Nuovo capitolo di falsa invalidità  in Italia.

La nuova spiacevole scoperta arriva dal Comando Provinciale della Guardia di Finanza di Rieti che ha evidenziato il caso di un soggetto che da oltre trent’anni percepiva una pensione di invalidità per “cecità assoluta“. Peccato che allo stesso tempo il soggetto frequentava senza apparenti problematiche i bar della zona e guidava la macchina.

Ad inchiodare l’anziano sono state le numerose riprese ed appostamenti effettuati dai finanzieri del Comando Provinciale di Rieti, che lo hanno immortalato alla guida della propria autovettura, destreggiandosi per le vie del paese oppure mentre frequentava tranquillamente locali pubblici.
Attività certo “incompatibili con la grave patologia certificata dalla commissione medica competente”.

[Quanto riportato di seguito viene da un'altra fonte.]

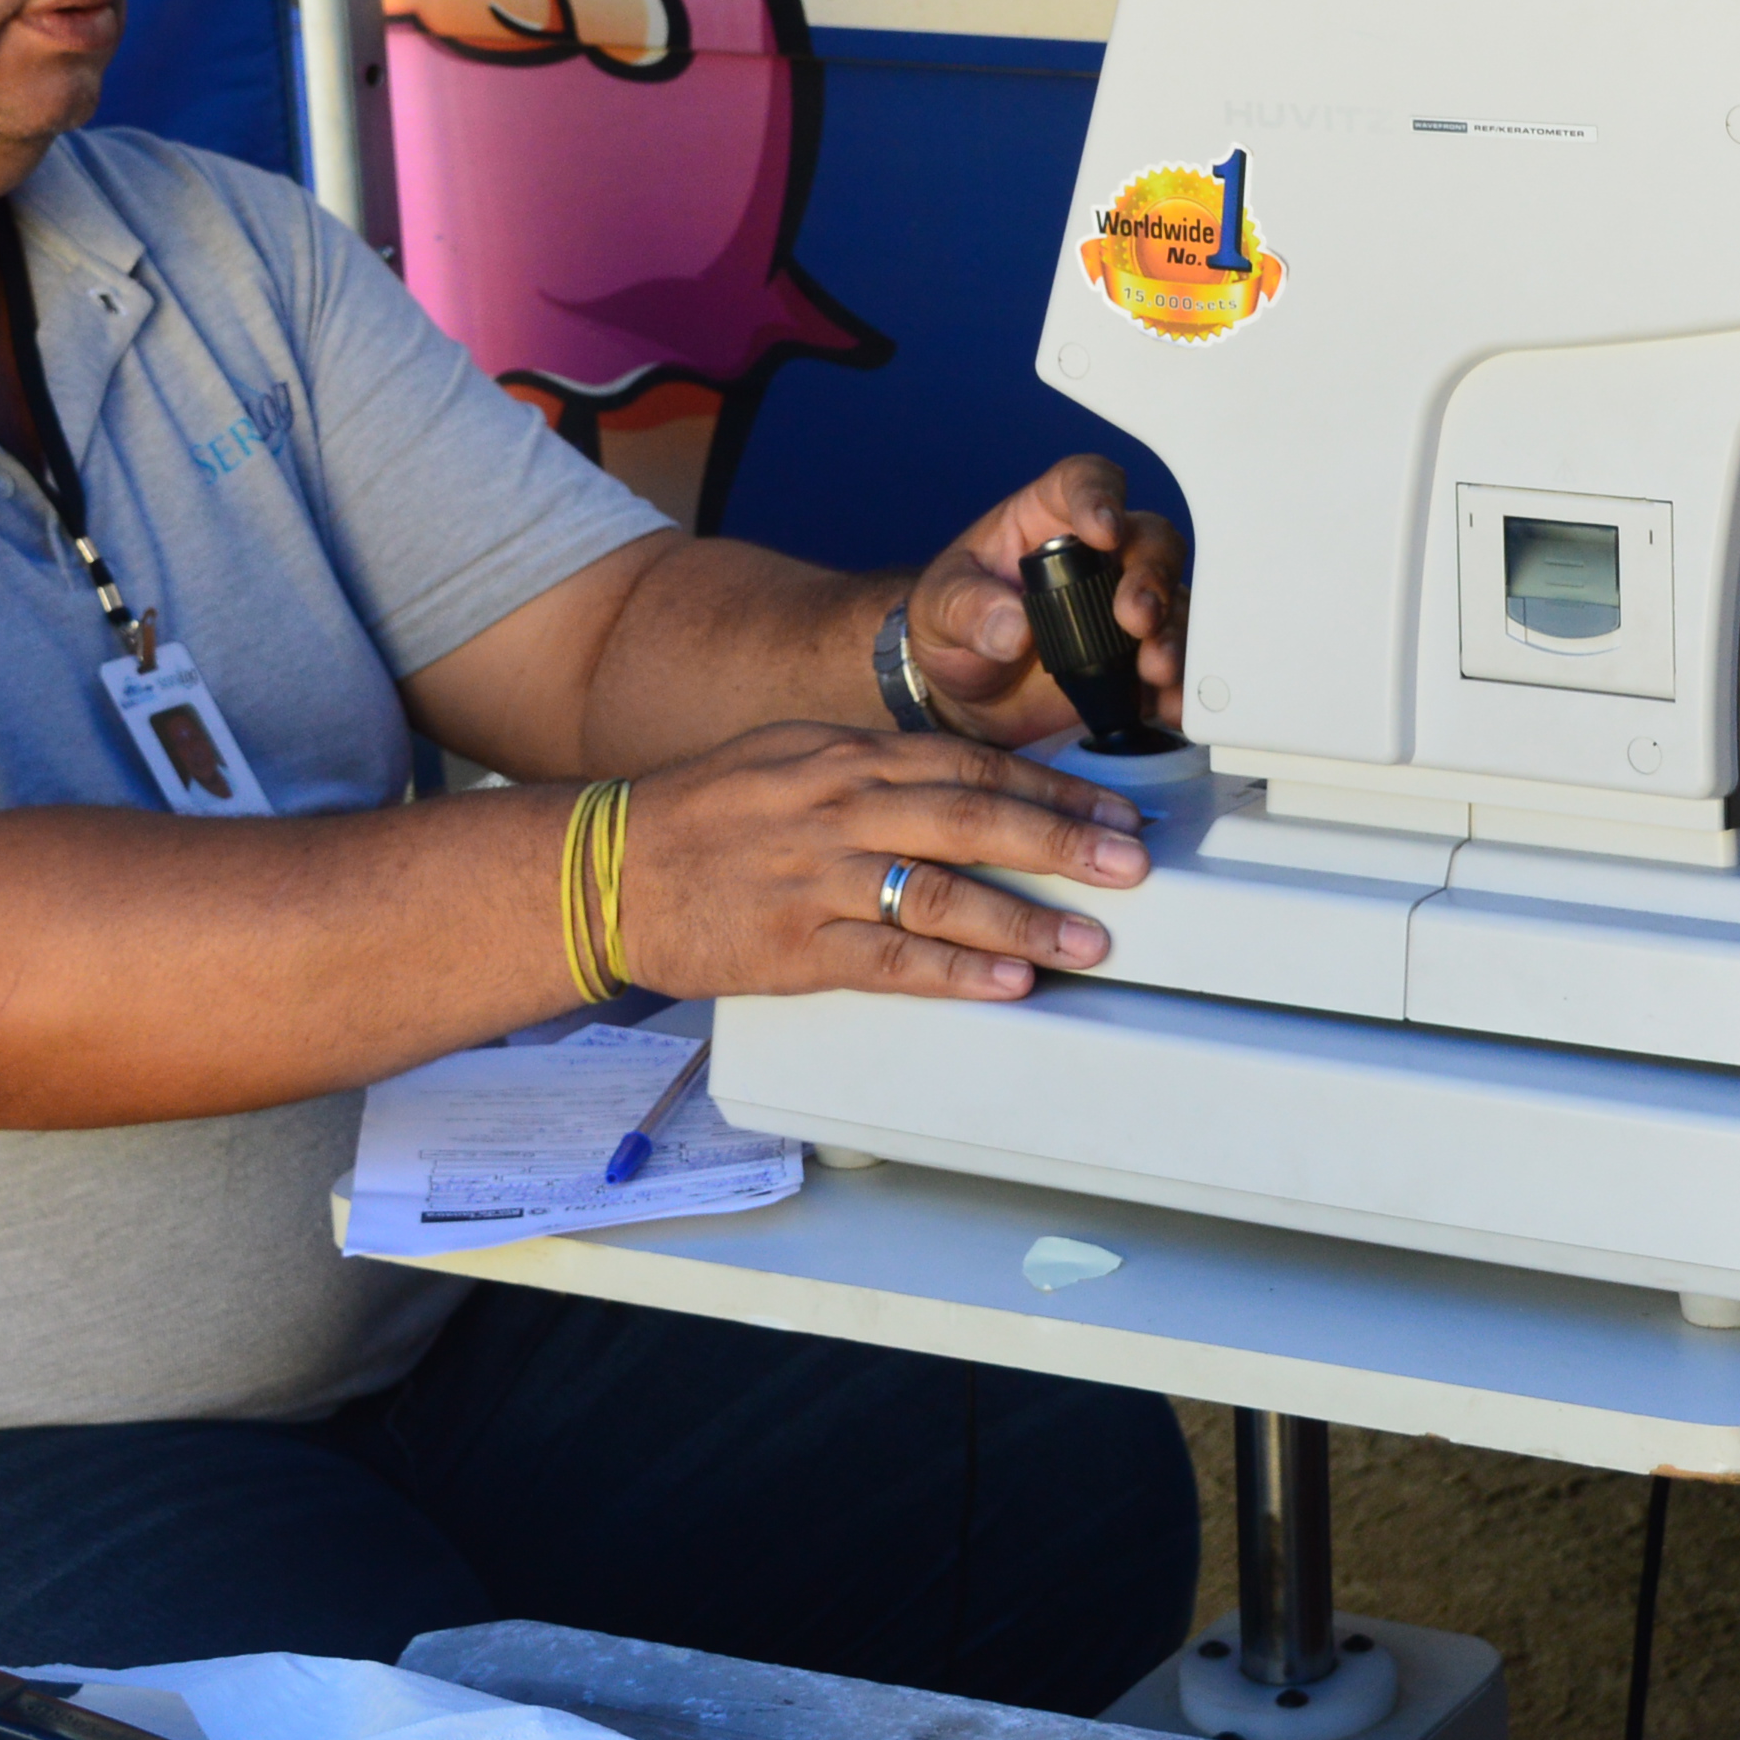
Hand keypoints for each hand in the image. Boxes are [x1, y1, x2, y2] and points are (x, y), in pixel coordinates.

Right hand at [616, 723, 1149, 1002]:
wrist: (608, 869)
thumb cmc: (705, 815)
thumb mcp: (792, 758)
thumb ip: (878, 768)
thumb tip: (972, 782)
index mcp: (844, 757)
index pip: (969, 765)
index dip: (1050, 788)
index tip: (1113, 810)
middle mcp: (838, 809)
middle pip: (970, 818)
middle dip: (1061, 840)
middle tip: (1132, 863)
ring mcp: (817, 879)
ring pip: (938, 891)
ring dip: (1025, 918)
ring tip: (1091, 940)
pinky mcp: (794, 948)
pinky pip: (888, 960)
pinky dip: (954, 972)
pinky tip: (1007, 982)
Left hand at [905, 454, 1186, 745]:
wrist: (960, 692)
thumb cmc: (949, 625)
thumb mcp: (937, 608)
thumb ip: (967, 610)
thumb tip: (1012, 628)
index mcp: (1046, 520)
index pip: (1083, 483)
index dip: (1101, 497)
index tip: (1104, 530)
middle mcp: (1097, 557)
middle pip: (1149, 541)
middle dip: (1152, 575)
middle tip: (1136, 616)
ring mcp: (1122, 608)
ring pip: (1173, 602)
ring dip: (1173, 632)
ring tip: (1156, 666)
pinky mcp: (1135, 660)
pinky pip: (1173, 664)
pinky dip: (1179, 684)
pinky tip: (1170, 702)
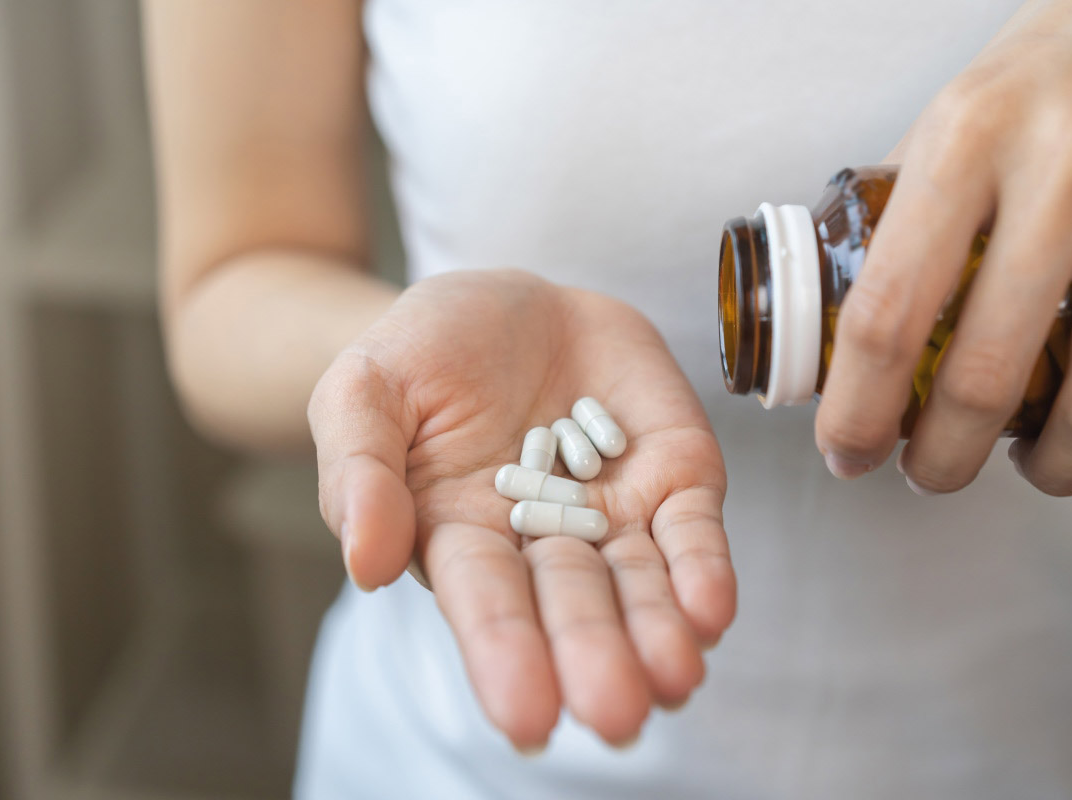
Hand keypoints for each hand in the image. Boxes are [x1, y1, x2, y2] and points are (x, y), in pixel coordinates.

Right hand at [307, 270, 735, 748]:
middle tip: (616, 714)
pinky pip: (692, 528)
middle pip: (572, 604)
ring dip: (660, 632)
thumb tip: (364, 565)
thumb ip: (360, 471)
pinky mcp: (673, 473)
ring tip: (674, 677)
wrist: (511, 300)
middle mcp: (543, 542)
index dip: (506, 653)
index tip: (528, 715)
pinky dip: (704, 568)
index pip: (486, 601)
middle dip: (594, 656)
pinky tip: (710, 611)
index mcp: (461, 536)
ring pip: (642, 583)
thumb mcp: (363, 391)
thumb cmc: (424, 352)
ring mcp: (615, 512)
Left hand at [816, 0, 1071, 495]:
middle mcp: (1062, 177)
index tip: (847, 449)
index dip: (858, 410)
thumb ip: (891, 220)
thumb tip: (837, 328)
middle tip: (925, 472)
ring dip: (1048, 468)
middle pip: (987, 376)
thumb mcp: (943, 119)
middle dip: (943, 460)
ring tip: (1018, 469)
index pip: (888, 314)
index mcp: (965, 143)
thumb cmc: (1040, 74)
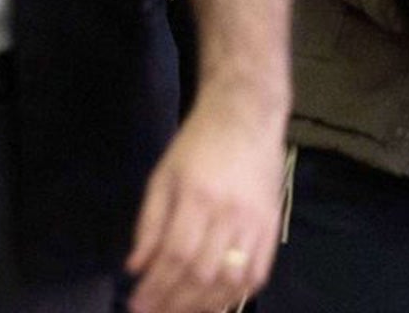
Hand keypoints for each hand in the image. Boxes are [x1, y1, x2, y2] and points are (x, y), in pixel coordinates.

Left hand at [125, 90, 283, 312]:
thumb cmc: (198, 142)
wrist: (246, 114)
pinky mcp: (273, 225)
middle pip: (202, 273)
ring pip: (231, 280)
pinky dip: (238, 294)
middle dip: (174, 303)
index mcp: (198, 196)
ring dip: (204, 306)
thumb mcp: (163, 174)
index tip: (137, 305)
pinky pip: (258, 273)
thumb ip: (149, 222)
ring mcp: (255, 221)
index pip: (175, 255)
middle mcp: (229, 212)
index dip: (156, 287)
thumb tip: (135, 267)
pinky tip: (218, 303)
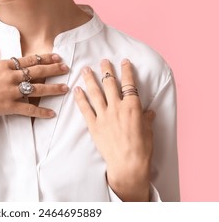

Il truffatore, residente in un comune della provincia reatina, dichiarato cieco assoluto dal 1979 ha percepito indebitamente oltre 200.000 euro. Stando alle cartelle cliniche l’uomo non avrebbe potuto svolgere nemmeno le più elementari attività quotidiane.
Le indagini delle Fiamme Gialle proseguiranno: sono infatti in corso accertamenti volti a stabilire se il truffatore ha avuto complici tra i medici specialistici che gli hanno certificato la disabilità o eventuali responsabilità di terzi.